# STUDY TEXT
=== Section Start ===
That’s correct. Here is my thoughts as you will likely want to keep the wire running up to the ceiling light BWG I would then run two wires from the switch where the power is located a BWG to carry power to the second new switch upstairs and a RBWG to act as the traveler wires.



Doing this should position the switches as you want (power-switch A-switch B- light). Switch A upstairs. 



It is not any harder to pull two wires as pulling one.

Others may come along with a better solution as I’m not a pro.


----------



## afjes_2016 (Feb 1, 2021)

.

No, kking16 you do not have to apoligize for wasting our time. We are here to help. Sometimes proper terminology gets in the way and throws us off. Not your fault or any other DIYers. We just have to be sure of what you are attempting to accomplish so that we can give you the best advice or guidance.

I'm still a bit unsure of the exact wiring scenario you are looking to achieve kking16.

There are about 5 different ways you can set up a 3way switching. I provided a link just below to give you an idea.

The most important thing you have to remember is to always know where the "common" screw is on the 3way switch. Although it is called 3way it is actually only 2 locations being switched.  On one switch the common must be connected to the load (wire going to the lights) and the other switch common must have the incoming power connected to it. Then you have your two travelers which get connected to the other two screws. The common is usually a darker colored screw than the other two screws. Be sure you are working with 3 ways switches.

3Way wiring scenarios

More 3way scenarios

I think you want to convert your single pole switch setup into a 3 way setup which does make sense in a stairway.

Let's simplify:
First - "cable" has one or more wires in it.
Second - "wire" is an individual wire.
=== Section End ===
# DATA FOR ANALYSIS
=== Section Start ===
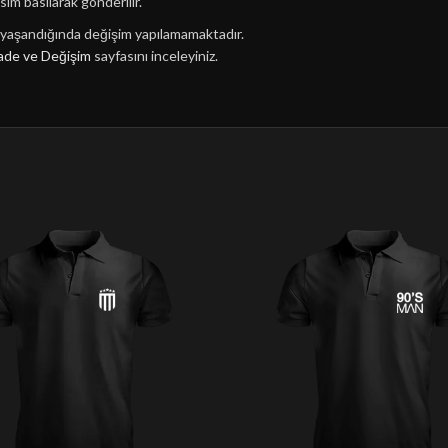
sim basılarak gönderilir.
n yaşandığında değişim yapılamamaktadır.
ade ve Değişim
sayfasını inceleyiniz.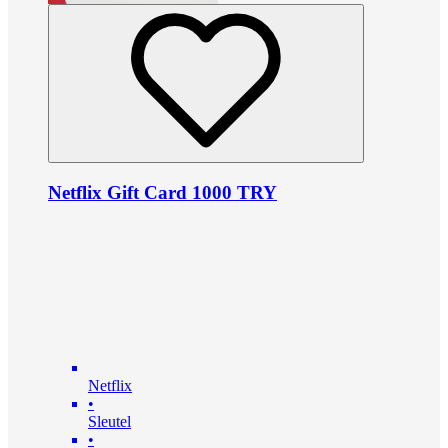
Netflix Gift Card 1000 TRY
Netflix
•
Sleutel
•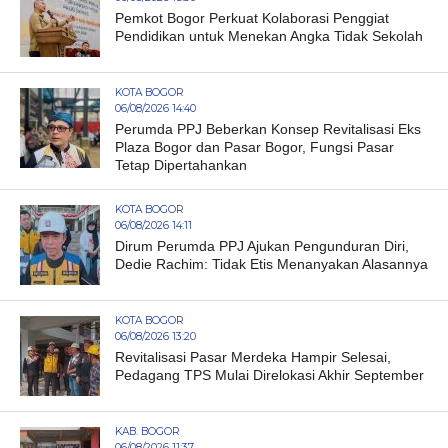
Pemkot Bogor Perkuat Kolaborasi Penggiat
Pendidikan untuk Menekan Angka Tidak Sekolah
KOTA BOGOR
06/08/2026 14:40
Perumda PPJ Beberkan Konsep Revitalisasi Eks
Plaza Bogor dan Pasar Bogor, Fungsi Pasar
Tetap Dipertahankan
KOTA BOGOR
06/08/2026 14:11
Dirum Perumda PPJ Ajukan Pengunduran Diri,
Dedie Rachim: Tidak Etis Menanyakan Alasannya
KOTA BOGOR
06/08/2026 13:20
Revitalisasi Pasar Merdeka Hampir Selesai,
Pedagang TPS Mulai Direlokasi Akhir September
KAB. BOGOR
06/08/2026 11:37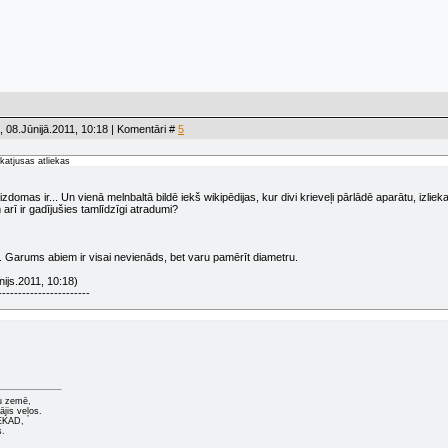
 08.Jūnijā.2011, 10:18 | Komentāri #
5
katjusas atliekas
zdomas ir... Un vienā melnbaltā bildē iekš wikipēdijas, kur divi krieveļi pārlādē aparātu, izlie
arī ir gadījušies tamlīdzīgi atradumi?
u. Garums abiem ir visai nevienāds, bet varu pamērīt diametru.
ijs.2011, 10:18)
-----------------------
u zemē,
ājis veļos.
NEKAD,
s.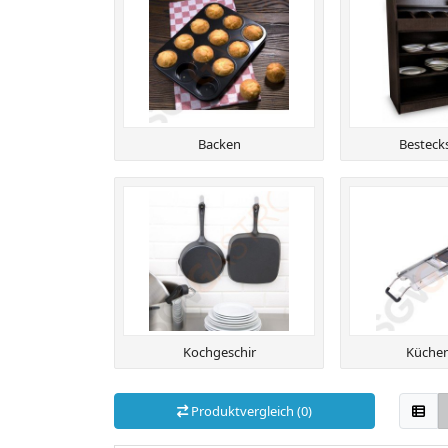
Backen
Besteck
Kochgeschir
Küchen
Produktvergleich (0)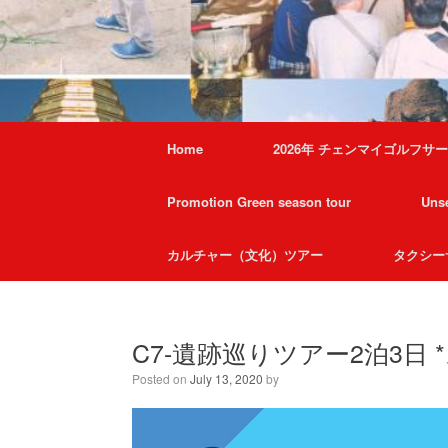
Home
2026年 チェンマイゴルフサ
Promotion Green season tour
Unse
カルチャー（文化）ツアー
タクシー
C7-遺跡巡りツアー2泊3日
Posted on
July 13, 2020
by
=== Section End ===
# ACTIVITIES
#1 From the switch-wiring thread, give again the part that opens with the words containing "That’s correct. Here" and closes with "as pulling one.".
#2 For each statement, answer yes or no on whether it agrees with the switch-wiring thread, and quote the words that decide it. (a) The common screw is usually lighter in color than the other two screws. (b) There are about 5 different ways to set up 3way switching. (c) Pulling two wires is harder than pulling one.
The material has no role in this work.

# ANSWER LIST
#1
That’s correct. Here is my thoughts as you will likely want to keep the wire running up to the ceiling light BWG I would then run two wires from the switch where the power is located a BWG to carry power to the second new switch upstairs and a RBWG to act as the traveler wires.



Doing this should position the switches as you want (power-switch A-switch B- light). Switch A upstairs. 



It is not any harder to pull two wires as pulling one.

#2
(a) No: "The common is usually a darker colored screw than the other two screws."
(b) Yes: "There are about 5 different ways you can set up a 3way switching."
(c) No: "It is not any harder to pull two wires as pulling one."